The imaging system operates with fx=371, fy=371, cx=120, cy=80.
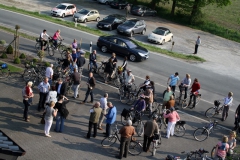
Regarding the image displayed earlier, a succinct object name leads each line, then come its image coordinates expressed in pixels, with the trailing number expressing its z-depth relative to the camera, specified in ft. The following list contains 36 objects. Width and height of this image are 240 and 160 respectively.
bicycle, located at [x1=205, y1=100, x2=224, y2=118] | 63.38
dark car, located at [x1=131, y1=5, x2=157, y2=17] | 152.46
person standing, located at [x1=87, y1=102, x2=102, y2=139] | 48.37
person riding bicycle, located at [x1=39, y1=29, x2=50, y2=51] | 77.71
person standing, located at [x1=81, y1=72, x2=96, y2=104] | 59.21
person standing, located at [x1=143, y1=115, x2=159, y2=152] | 47.26
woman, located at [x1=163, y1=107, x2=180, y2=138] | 52.07
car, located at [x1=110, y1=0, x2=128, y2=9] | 159.12
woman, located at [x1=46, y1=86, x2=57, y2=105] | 52.19
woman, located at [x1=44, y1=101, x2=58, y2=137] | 47.63
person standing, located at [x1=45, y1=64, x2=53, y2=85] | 60.08
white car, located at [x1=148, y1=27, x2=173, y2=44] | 115.75
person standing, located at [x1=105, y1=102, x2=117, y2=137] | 49.47
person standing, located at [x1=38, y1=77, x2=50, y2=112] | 53.94
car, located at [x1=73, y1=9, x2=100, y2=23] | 124.57
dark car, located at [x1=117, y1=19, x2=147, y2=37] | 115.55
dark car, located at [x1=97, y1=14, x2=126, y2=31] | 119.14
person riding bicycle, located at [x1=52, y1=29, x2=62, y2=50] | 79.87
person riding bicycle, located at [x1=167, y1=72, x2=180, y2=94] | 67.26
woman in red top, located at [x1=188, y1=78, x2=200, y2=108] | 64.93
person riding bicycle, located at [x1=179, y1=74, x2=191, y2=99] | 66.39
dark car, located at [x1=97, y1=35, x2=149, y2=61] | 86.63
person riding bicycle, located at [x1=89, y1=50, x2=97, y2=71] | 72.00
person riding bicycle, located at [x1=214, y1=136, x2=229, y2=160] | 46.44
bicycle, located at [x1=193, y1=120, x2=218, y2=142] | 54.75
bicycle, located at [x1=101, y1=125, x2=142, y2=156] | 48.37
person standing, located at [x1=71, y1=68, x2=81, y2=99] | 59.88
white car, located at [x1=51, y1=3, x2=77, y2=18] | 126.93
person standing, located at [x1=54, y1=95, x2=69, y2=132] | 48.98
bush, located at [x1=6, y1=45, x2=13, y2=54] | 75.97
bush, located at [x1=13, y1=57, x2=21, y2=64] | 71.82
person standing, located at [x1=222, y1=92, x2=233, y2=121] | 60.90
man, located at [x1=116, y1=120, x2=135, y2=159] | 45.21
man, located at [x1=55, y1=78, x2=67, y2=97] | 55.52
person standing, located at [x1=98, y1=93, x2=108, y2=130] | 52.60
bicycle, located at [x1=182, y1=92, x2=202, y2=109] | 65.70
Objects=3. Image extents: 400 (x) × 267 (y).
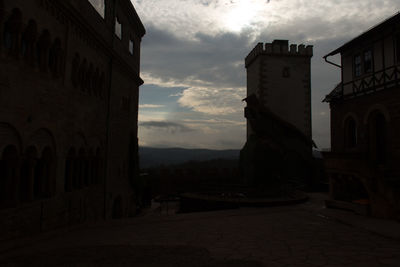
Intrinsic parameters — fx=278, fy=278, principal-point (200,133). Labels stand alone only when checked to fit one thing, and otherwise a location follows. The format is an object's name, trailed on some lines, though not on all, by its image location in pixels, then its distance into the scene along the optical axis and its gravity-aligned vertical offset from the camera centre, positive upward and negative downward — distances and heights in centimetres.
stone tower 3041 +844
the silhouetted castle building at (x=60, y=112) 839 +155
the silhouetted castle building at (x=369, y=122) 1164 +188
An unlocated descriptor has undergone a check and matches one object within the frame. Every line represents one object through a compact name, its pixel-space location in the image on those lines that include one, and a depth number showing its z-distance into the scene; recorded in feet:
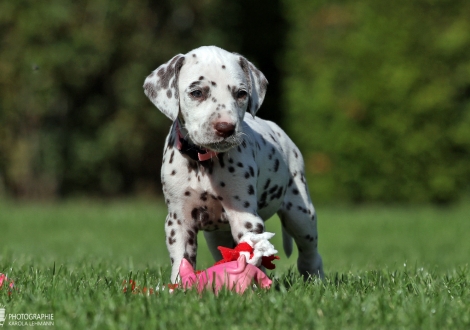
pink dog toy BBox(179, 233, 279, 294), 30.09
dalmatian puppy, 31.99
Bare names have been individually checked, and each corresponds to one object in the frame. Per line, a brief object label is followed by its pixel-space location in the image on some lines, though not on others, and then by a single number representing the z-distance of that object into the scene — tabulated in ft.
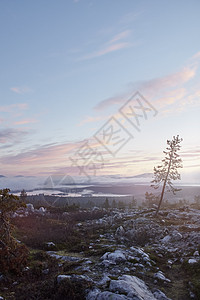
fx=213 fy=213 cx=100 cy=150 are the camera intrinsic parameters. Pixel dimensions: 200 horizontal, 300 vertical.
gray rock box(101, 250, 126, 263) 39.37
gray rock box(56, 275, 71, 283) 29.07
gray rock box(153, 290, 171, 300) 27.27
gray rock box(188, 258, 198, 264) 39.44
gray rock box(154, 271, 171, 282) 33.76
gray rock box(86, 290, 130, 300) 24.03
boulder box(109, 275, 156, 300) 25.07
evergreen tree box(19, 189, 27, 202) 173.61
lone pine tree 103.04
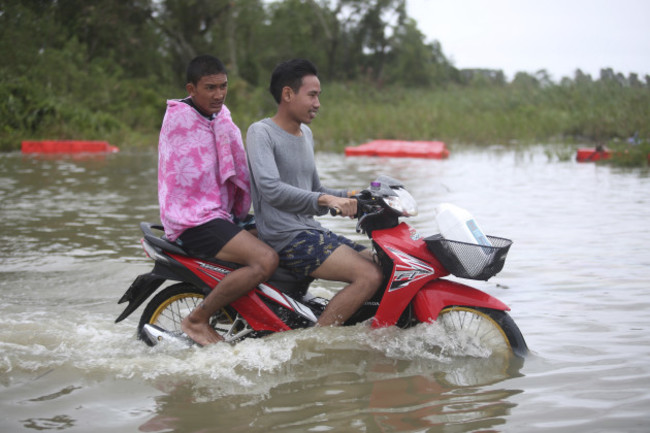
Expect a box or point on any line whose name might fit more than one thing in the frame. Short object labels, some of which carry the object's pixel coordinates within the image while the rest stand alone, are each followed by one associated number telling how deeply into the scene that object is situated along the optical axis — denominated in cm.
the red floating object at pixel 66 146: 1955
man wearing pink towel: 448
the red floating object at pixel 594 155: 1602
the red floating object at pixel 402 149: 1839
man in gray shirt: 437
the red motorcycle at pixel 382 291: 426
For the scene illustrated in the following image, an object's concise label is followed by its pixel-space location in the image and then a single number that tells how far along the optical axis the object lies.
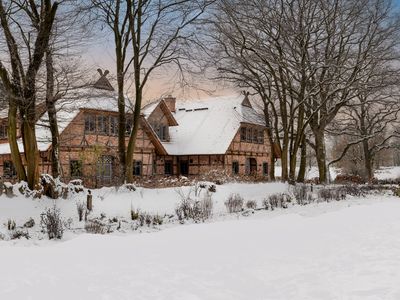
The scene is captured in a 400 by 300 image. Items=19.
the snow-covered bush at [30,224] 12.75
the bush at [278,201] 17.97
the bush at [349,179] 34.10
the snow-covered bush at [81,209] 13.98
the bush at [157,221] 13.65
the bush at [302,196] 19.83
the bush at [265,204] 17.72
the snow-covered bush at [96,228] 11.78
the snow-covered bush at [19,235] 11.05
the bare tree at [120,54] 22.39
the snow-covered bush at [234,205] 16.53
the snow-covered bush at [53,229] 11.16
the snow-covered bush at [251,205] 17.59
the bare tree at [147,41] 22.41
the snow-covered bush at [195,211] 14.48
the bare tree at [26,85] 16.72
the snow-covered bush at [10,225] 12.15
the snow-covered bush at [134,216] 14.42
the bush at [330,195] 20.85
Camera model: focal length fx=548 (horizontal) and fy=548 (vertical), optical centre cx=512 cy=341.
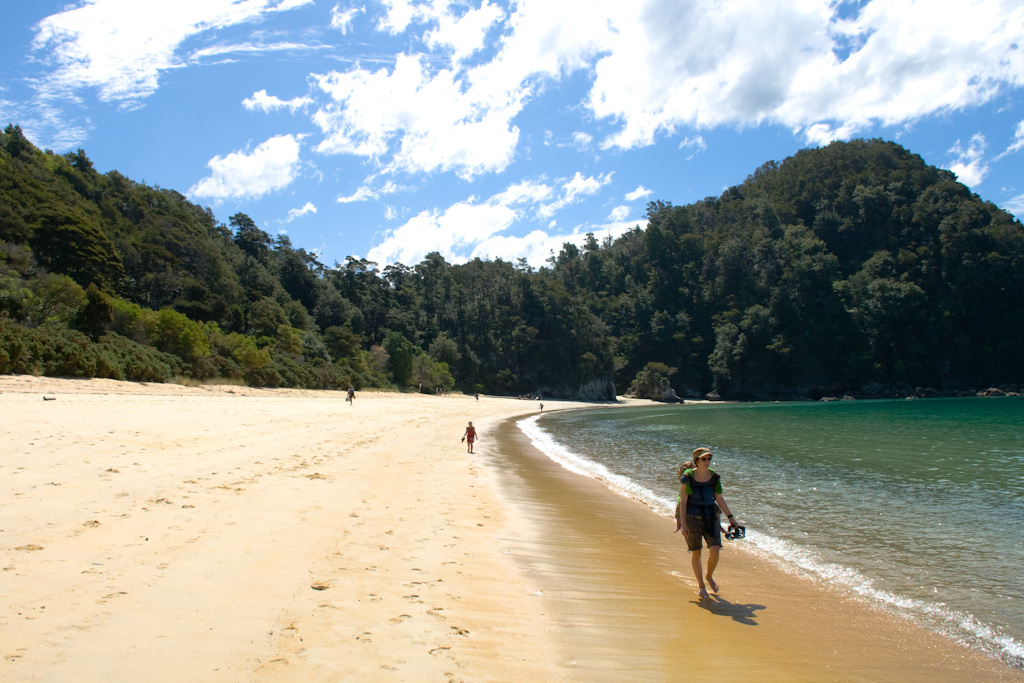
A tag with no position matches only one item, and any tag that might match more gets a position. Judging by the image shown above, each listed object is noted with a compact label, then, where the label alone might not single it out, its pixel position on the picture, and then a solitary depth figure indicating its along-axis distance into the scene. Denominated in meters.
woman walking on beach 5.97
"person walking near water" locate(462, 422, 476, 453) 18.17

### WORK ORDER
Out of the listing above, reproduce exactly the lines from the one with "white car, located at [x1=51, y1=3, x2=77, y2=18]" up to and including the one with "person standing, located at [x1=98, y1=93, x2=108, y2=130]".

### WRITTEN ANSWER
white car, located at [x1=51, y1=3, x2=77, y2=18] | 126.93
person standing, located at [x1=54, y1=95, x2=69, y2=132] | 48.98
bush, located at [x1=6, y1=45, x2=13, y2=54] | 75.97
bush, located at [x1=13, y1=57, x2=21, y2=64] | 71.82
person standing, located at [x1=222, y1=92, x2=233, y2=121] | 60.90
man, located at [x1=116, y1=120, x2=135, y2=159] | 45.21
man, located at [x1=55, y1=78, x2=67, y2=97] | 55.52
person standing, located at [x1=98, y1=93, x2=108, y2=130] | 52.60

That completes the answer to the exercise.